Haptik uses Amazon CloudFront to provide caching of its regularly hit APIs, images, and various types of content, which in turn takes a load off their Amazon EC2 instances. The business also uses Amazon Simple Storage Service (Amazon S3), Standard-Infrequent Access and Reduced Redundancy Storage class to reduce storage costs.
Recently, Haptik incorporated Amazon Polly into the Haptik infrastructure. Amazon Polly turns text into lifelike speech. In effect, it lets developers build applications that can talk. The service also offers dozens of lifelike voices in multiple languages, thus also allowing developers to target audiences in a variety of countries. Says Jamwal, “When we were first introduced to Amazon Polly, we were already using text-to-speech technology. We integrated Amazon Polly into our test environment in less than one day—this is how easy AWS services are to work with. We found the performance of Amazon Polly was better than our previous solution, delivering a more lifelike experience.” Today, Amazon Polly is fully integrated into the Haptik production environment, supporting text-to-speech services within the reminder feature of the app.
Using AWS, Haptik avoided upfront costs of an on-premises solution. Over time, the company has also seen its IT savings increase thanks to innovations such as Amazon EC2 Spot Instances. The service allows AWS customers to bid on spare Amazon EC2 computing capacity. “We have reduced our compute costs by around 50 percent by using Amazon EC2 Spot Instances,” says Jamwal.
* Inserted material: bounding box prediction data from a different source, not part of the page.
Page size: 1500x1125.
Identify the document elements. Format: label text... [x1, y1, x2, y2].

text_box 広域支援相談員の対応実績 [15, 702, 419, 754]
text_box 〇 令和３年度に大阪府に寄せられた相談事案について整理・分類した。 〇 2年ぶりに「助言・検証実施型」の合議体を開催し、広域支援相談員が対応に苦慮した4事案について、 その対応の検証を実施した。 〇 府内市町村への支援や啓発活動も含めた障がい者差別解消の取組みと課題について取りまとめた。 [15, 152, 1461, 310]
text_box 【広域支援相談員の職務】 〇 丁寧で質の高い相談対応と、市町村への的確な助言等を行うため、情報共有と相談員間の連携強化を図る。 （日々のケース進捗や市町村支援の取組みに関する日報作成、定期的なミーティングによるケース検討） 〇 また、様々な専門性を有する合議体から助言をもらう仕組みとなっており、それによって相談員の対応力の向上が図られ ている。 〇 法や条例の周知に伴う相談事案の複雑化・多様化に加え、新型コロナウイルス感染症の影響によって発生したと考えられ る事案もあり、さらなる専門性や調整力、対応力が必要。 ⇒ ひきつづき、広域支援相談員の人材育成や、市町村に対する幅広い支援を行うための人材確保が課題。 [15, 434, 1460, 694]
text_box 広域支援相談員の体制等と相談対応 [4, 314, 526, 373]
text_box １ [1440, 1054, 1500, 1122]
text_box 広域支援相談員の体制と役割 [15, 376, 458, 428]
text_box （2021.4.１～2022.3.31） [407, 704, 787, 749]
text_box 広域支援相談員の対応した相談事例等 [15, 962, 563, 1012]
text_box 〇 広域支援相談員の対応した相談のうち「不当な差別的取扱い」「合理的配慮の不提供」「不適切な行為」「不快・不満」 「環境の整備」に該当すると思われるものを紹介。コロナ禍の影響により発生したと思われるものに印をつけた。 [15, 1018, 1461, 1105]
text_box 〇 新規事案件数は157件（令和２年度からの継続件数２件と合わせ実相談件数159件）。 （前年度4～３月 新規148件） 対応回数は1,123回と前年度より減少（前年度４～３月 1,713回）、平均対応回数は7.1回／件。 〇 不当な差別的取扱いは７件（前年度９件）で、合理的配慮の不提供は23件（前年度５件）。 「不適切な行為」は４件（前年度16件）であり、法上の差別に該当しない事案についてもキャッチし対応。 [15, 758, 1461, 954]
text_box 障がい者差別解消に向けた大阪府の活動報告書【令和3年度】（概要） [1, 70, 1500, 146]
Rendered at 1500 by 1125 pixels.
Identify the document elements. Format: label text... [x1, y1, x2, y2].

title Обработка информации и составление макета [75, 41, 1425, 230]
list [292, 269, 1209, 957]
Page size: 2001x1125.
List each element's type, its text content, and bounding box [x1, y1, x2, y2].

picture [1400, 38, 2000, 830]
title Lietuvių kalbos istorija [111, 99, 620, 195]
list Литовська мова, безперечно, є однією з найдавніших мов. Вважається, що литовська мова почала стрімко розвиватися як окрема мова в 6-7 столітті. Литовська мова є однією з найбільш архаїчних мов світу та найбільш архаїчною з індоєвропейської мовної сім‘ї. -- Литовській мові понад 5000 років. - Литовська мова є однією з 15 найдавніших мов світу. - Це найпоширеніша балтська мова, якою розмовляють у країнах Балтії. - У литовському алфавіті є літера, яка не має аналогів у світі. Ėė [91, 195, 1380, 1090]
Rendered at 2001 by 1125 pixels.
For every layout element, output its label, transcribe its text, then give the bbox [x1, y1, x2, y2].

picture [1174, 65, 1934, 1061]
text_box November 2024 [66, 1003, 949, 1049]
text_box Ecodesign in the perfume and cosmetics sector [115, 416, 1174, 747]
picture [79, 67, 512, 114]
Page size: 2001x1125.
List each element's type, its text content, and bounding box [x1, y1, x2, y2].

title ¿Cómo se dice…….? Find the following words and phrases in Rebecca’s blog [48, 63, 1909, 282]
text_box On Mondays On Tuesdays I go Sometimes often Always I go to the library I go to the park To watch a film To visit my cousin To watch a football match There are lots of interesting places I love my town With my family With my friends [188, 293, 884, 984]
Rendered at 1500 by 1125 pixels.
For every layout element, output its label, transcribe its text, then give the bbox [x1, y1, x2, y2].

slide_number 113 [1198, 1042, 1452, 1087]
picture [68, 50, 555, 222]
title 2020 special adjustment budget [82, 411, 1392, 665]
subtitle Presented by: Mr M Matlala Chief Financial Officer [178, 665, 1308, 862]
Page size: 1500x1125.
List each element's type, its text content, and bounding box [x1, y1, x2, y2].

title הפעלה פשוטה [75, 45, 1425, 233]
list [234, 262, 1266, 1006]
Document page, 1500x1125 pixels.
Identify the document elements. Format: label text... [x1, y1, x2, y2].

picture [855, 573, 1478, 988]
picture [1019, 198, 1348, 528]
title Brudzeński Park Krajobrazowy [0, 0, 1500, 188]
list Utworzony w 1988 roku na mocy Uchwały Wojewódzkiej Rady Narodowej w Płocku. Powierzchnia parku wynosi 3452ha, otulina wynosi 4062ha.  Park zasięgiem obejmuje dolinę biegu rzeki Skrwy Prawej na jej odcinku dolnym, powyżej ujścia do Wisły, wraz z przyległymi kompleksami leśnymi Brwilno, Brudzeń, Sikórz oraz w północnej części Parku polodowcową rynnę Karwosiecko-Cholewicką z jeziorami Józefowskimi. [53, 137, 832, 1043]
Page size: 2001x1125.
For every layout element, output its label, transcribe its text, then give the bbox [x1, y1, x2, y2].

Haptik is also seeing 99.999 percent availability from its cloud infrastructure, ensuring Haptik customers have the best user experience from the app. In addition, Haptik has achieved this level of uptime at less management expense that an on-premises solution. Jamwal says, “If you compare the AWS Cloud with an on-premises infrastructure, you can gain a high level of uptime with 80 percent less management expense.”
Jamwal has no concerns that management time will increase as the AWS infrastructure grows. Currently, the number of app downloads is increasing month-on-month as more Indians choose Haptik as their personal assistant and as Haptik continues to develop its service. “AWS is helping us maintain a monthly user growth rate of more than 30%,” says Swapan Rajdev, co-founder and CTO of Haptik. “We’re achieving this rate of increase without additional IT management time while ensuring we have the agility to drive the development of our service to maximize customer loyalty and attract new customers.”